Basic Visualization with Matplotlib¶
Overview¶
Matplotlib is Python's foundational plotting library. It can produce publication-quality static figures in a wide variety of formats and integrates tightly with NumPy and pandas. This section covers the core plotting patterns used throughout the book for exploratory data analysis and statistical visualization.
import matplotlib.pyplot as plt
import numpy as np
The Figure–Axes Model¶
Every Matplotlib plot lives inside a Figure, which contains one or more Axes (individual plots). The recommended way to create figures is with plt.subplots().
fig, ax = plt.subplots() # single plot
fig, axes = plt.subplots(1, 2) # 1 row, 2 columns
fig, axes = plt.subplots(2, 3, figsize=(12, 6)) # 2×3 grid
Axes vs Axis
In Matplotlib terminology, an Axes object is an entire plot (with its own title, labels, and data). An axis (lowercase) refers to the x-axis or y-axis within that plot.

◆ Check your understanding
1: According to the Matplotlib excerpt, what is the recommended way to create figures?
2: Please carry on the Matplotlib tutorial from its last line.

◆ Dataset entries

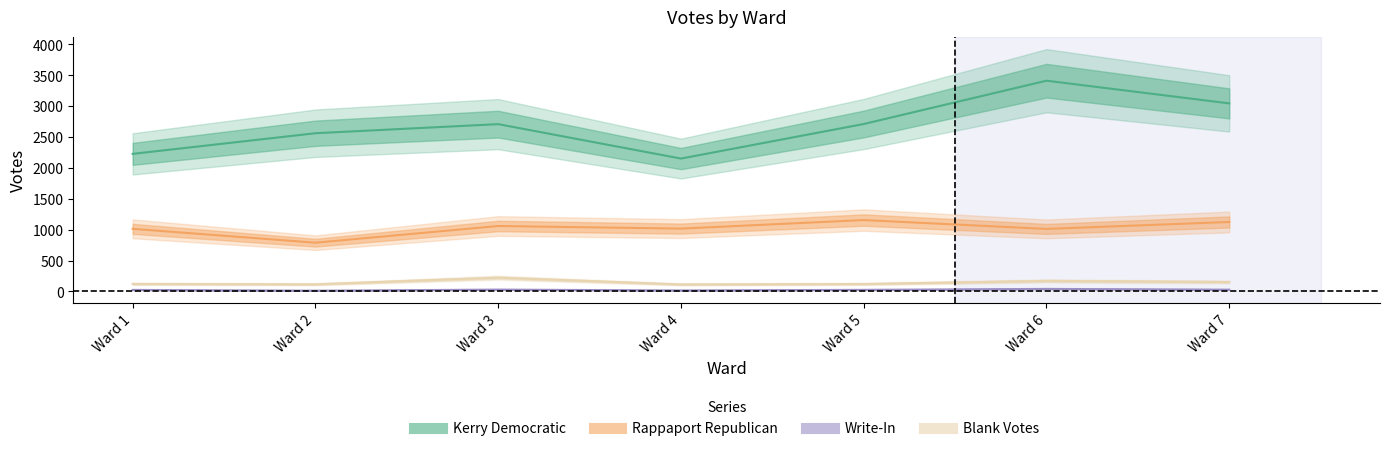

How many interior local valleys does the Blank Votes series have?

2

--

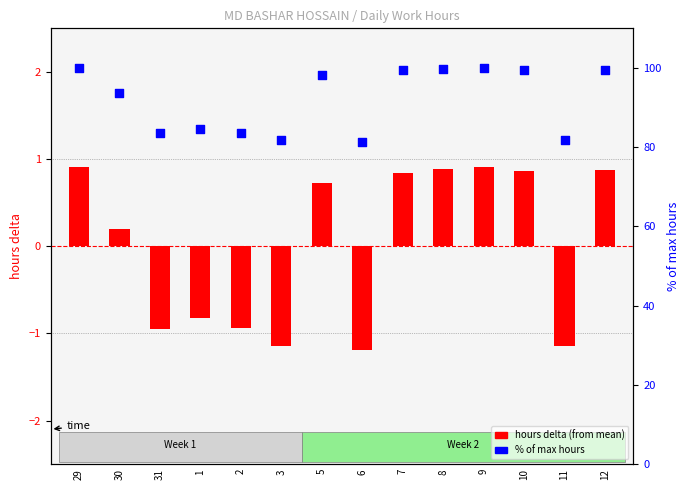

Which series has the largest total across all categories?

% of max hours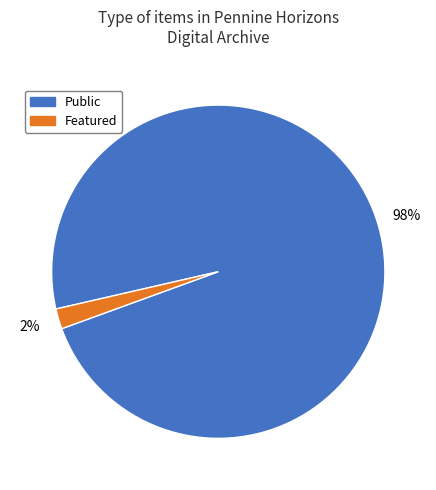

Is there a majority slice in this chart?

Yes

◆ Answers to the tasks
1: With plt.subplots().

2:
Line Plots¶
Line plots are the most basic visualization type and are commonly used for time series and function curves.
x = [1, 2, 3, 4, 5]
y = [2, 3, 5, 7, 11]
fig, ax = plt.subplots()
ax.plot(x, y, marker="o", linestyle="-", color="b", label="primes")
ax.set_title("Simple Line Plot")
ax.set_xlabel("X-axis")
ax.set_ylabel("Y-axis")
ax.legend()
plt.show()
Plotting Mathematical Functions¶
x = np.linspace(-2 * np.pi, 2 * np.pi, 201)
fig, ax = plt.subplots(figsize=(10, 3))
ax.plot(x, np.sin(x), label="sin(x)")
ax.plot(x, np.cos(x), label="cos(x)", linestyle="--")
# Custom x-ticks with π labels
ax.set_xticks([-2*np.pi, -np.pi, 0, np.pi, 2*np.pi])
ax.set_xticklabels([r"$-2\pi$", r"$-\pi$", "0", r"$\pi$", r"$2\pi$"])
# Move spines to origin
ax.spines["right"].set_visible(False)
ax.spines["top"].set_visible(False)
ax.spines["bottom"].set_position("zero")
ax.spines["left"].set_position("zero")
ax.legend()
plt.show()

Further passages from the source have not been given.